§ 原文节选:
通过上述步骤407所计算出的标识框的位置参数向量L'=(dx',dy',dw',dh'),可在一定程度上反映出行人在待检测图像的位置信息并且可以用于调整围住该待检测图像的检测框。如前所述,标准化后的待检测图像的中心的横坐标为x、纵坐标为y,标准化后的待检测图像的宽为w,高为h。根据本公开,可以根据步骤407计算出的位置参数向量L'=(dx',dy',dw',dh')来调整围住该待检测图像的检测框。在一个实施例中,调整后的该检测框的横坐标可以为X=x+w*dx',纵坐标可以为Y=y+h*dy',宽可以为W=w*dw',高可以为H=h*dh'。需要说明的是,此时得到的调整后的该检测框与标准化后的待检测图像相对应。因此,为了得到与从中获得该待检测图像的更大的图像相对应的 调整后的检测框,可以按照与标准化相反的过程对与标准化后的待检测图像相对应的所述调整后的该待检测框进行处理。调整后的该检测框将更精确地围出行人。
由此可见,本公开的该实施例提供的行人检测方法不但可对待检测图像中是否有行人进行检测,还可在检测出待检测图像中存在行人时更精确地对行人的位置进行定位。

§ 练习任务: 判断以下陈述是否与上方节选相符,逐条回答“是”或“否”,并引用节选中起决定作用的原文:1. 调整后的检测框宽度为W=w*dw'。2. 调整后的检测框纵坐标为Y=y+w*dy'。3. 此时得到的调整后的检测框直接与从中获得待检测图像的更大的图像相对应。

§ 待析数据:
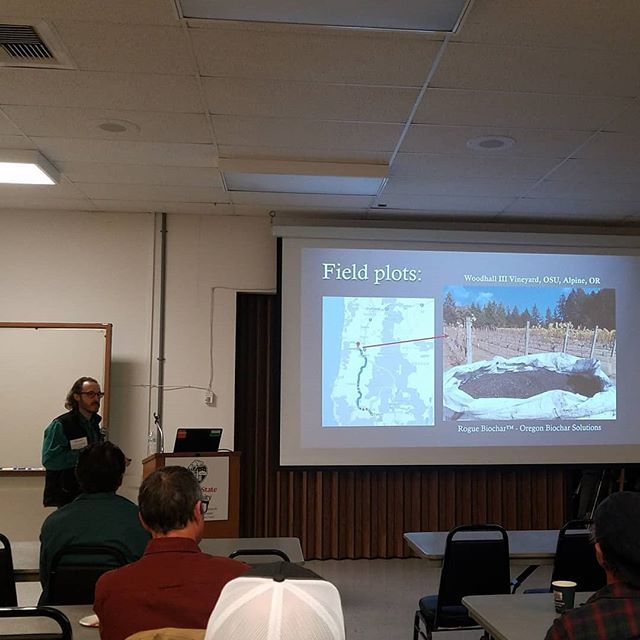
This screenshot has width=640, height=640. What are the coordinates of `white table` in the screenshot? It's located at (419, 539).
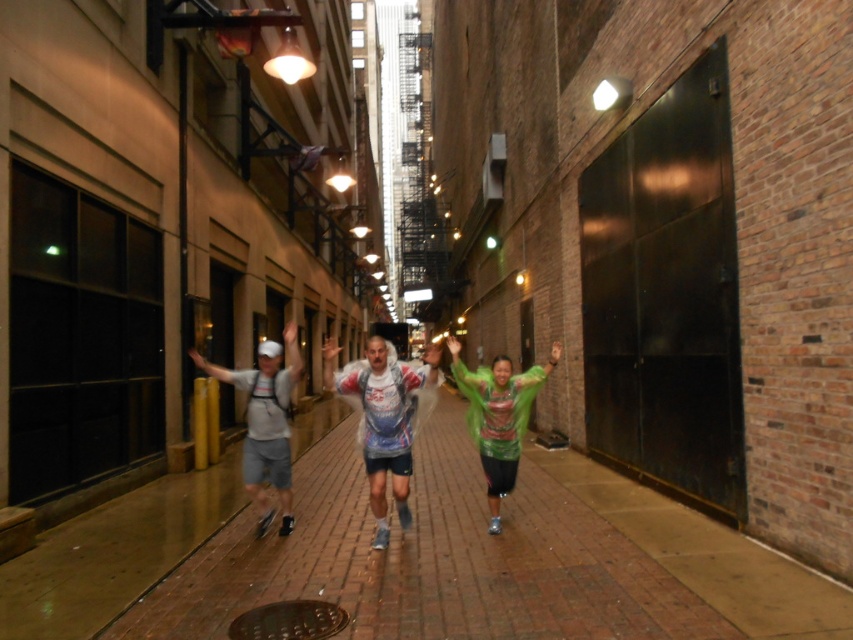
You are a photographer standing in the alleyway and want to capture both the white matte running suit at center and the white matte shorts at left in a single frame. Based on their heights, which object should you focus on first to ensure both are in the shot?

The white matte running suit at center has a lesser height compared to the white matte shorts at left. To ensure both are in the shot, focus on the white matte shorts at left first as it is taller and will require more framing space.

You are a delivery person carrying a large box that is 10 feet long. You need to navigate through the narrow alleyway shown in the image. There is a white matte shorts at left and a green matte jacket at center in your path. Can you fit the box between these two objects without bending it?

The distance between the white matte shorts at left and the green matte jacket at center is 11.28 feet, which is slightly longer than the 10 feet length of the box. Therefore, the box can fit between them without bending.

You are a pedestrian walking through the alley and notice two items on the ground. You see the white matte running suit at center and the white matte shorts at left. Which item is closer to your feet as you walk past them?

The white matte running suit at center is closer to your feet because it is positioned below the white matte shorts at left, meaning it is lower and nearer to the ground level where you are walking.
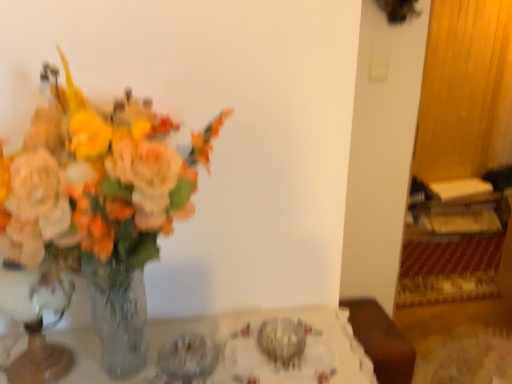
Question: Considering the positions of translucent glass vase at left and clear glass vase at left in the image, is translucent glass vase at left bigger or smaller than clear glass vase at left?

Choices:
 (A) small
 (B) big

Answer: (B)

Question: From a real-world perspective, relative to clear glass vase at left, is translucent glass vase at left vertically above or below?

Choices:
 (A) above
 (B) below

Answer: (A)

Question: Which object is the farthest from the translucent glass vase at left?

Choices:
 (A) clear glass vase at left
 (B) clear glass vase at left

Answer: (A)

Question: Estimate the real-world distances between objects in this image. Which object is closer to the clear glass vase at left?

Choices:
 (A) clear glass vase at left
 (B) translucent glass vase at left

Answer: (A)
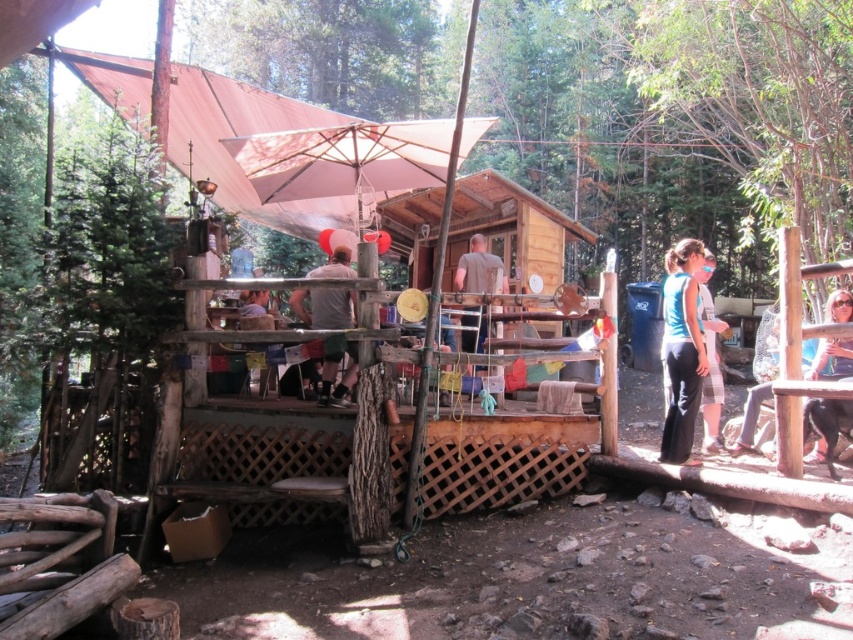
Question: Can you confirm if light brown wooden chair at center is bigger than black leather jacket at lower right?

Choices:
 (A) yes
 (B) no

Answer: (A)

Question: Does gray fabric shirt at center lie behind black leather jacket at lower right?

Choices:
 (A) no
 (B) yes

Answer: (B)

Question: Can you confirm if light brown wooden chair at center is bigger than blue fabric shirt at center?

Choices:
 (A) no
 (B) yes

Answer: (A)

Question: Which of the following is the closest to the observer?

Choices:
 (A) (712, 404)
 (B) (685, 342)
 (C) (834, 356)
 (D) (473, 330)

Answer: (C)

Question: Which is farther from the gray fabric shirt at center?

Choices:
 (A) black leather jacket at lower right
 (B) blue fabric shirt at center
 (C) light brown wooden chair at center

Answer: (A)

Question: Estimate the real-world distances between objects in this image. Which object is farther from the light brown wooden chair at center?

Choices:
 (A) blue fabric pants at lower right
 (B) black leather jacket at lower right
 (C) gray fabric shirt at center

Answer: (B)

§ 参考答案:
1. 是。“宽可以为W=w*dw'”
2. 否。“纵坐标可以为Y=y+h*dy'”
3. 否。“此时得到的调整后的该检测框与标准化后的待检测图像相对应”